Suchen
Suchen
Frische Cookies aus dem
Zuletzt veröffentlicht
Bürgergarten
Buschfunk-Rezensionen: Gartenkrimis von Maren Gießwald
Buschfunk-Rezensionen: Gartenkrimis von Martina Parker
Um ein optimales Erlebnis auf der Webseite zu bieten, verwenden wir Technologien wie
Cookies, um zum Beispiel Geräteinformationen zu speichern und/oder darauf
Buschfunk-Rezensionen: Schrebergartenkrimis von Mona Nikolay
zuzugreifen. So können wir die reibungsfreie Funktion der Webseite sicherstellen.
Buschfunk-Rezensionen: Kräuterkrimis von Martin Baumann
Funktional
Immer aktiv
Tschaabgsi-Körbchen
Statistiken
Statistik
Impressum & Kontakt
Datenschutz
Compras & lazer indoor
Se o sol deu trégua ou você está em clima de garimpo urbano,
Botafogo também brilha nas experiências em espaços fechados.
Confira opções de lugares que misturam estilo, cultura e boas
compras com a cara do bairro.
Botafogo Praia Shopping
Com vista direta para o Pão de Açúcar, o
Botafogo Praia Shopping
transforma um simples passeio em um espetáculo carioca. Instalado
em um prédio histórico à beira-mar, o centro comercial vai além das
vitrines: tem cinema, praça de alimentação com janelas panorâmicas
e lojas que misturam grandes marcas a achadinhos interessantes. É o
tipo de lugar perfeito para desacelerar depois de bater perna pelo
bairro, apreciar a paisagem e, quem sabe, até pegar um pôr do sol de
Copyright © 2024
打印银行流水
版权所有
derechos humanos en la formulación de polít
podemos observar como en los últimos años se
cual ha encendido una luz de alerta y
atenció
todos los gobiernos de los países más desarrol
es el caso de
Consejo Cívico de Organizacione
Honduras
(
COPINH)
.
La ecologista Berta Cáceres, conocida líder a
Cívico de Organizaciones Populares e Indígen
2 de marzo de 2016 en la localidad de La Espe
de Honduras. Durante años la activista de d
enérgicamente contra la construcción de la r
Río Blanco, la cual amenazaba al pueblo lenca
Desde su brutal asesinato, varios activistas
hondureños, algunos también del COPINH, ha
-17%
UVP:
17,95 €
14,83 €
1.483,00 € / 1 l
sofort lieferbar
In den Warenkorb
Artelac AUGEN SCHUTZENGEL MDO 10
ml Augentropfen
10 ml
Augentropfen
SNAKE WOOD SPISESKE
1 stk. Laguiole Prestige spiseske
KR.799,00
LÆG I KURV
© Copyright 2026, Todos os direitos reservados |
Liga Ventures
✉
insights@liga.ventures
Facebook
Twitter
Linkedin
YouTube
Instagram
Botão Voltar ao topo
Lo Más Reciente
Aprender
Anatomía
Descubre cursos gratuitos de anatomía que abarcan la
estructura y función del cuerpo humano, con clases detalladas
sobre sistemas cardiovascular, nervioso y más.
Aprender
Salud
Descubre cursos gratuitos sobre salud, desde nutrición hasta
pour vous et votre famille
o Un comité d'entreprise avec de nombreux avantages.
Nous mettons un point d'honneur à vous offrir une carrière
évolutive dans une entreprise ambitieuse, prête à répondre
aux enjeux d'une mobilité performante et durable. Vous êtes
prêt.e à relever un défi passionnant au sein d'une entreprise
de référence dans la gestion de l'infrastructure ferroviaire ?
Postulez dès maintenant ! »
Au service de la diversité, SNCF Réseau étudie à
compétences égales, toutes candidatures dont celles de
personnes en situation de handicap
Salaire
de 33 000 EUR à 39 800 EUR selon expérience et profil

■ ■ ■ ■ ■ ■ ■

Required work => Identify the lines of the data that contain the word "bairro". Copy each of them.

Task response =>
compras com a cara do bairro.
bairro, apreciar a paisagem e, quem sabe, até pegar um pôr do sol de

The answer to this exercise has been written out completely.